Stored data entries
------------
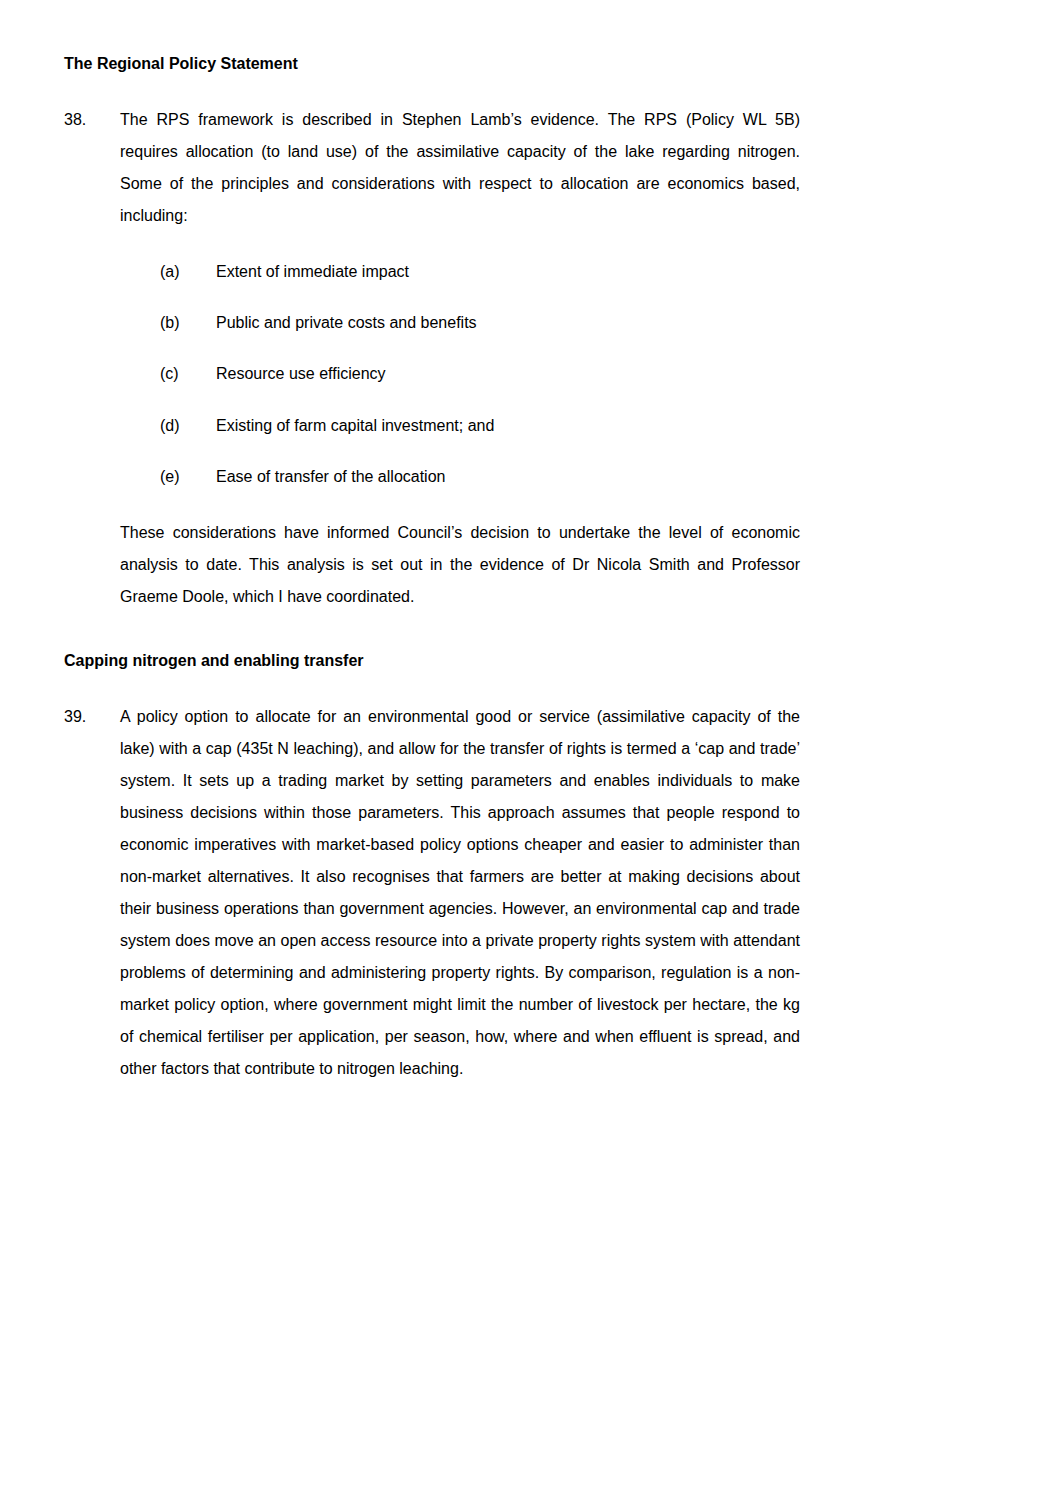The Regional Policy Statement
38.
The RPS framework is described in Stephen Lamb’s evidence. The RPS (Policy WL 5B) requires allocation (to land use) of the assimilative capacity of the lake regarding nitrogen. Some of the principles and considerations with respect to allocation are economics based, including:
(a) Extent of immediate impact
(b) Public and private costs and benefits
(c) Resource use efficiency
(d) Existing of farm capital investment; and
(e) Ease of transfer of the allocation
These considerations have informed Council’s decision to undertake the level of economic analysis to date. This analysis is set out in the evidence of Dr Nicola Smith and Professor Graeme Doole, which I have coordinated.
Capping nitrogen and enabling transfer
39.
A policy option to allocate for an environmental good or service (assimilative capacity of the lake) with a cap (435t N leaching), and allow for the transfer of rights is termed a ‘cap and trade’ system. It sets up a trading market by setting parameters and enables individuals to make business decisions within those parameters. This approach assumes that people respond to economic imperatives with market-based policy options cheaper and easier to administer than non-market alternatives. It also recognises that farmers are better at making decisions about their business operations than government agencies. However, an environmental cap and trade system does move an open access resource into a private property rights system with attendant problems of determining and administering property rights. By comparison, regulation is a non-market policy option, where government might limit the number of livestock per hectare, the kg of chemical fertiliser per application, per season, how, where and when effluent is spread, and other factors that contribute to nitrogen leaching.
------------
> [What you will do]: An exact copy of the records above is needed, free of pictures.

> [Exercise response]:
The Regional Policy Statement
38.
The RPS framework is described in Stephen Lamb’s evidence. The RPS (Policy WL 5B) requires allocation (to land use) of the assimilative capacity of the lake regarding nitrogen. Some of the principles and considerations with respect to allocation are economics based, including:
(a) Extent of immediate impact
(b) Public and private costs and benefits
(c) Resource use efficiency
(d) Existing of farm capital investment; and
(e) Ease of transfer of the allocation
These considerations have informed Council’s decision to undertake the level of economic analysis to date. This analysis is set out in the evidence of Dr Nicola Smith and Professor Graeme Doole, which I have coordinated.
Capping nitrogen and enabling transfer
39.
A policy option to allocate for an environmental good or service (assimilative capacity of the lake) with a cap (435t N leaching), and allow for the transfer of rights is termed a ‘cap and trade’ system. It sets up a trading market by setting parameters and enables individuals to make business decisions within those parameters. This approach assumes that people respond to economic imperatives with market-based policy options cheaper and easier to administer than non-market alternatives. It also recognises that farmers are better at making decisions about their business operations than government agencies. However, an environmental cap and trade system does move an open access resource into a private property rights system with attendant problems of determining and administering property rights. By comparison, regulation is a non-market policy option, where government might limit the number of livestock per hectare, the kg of chemical fertiliser per application, per season, how, where and when effluent is spread, and other factors that contribute to nitrogen leaching.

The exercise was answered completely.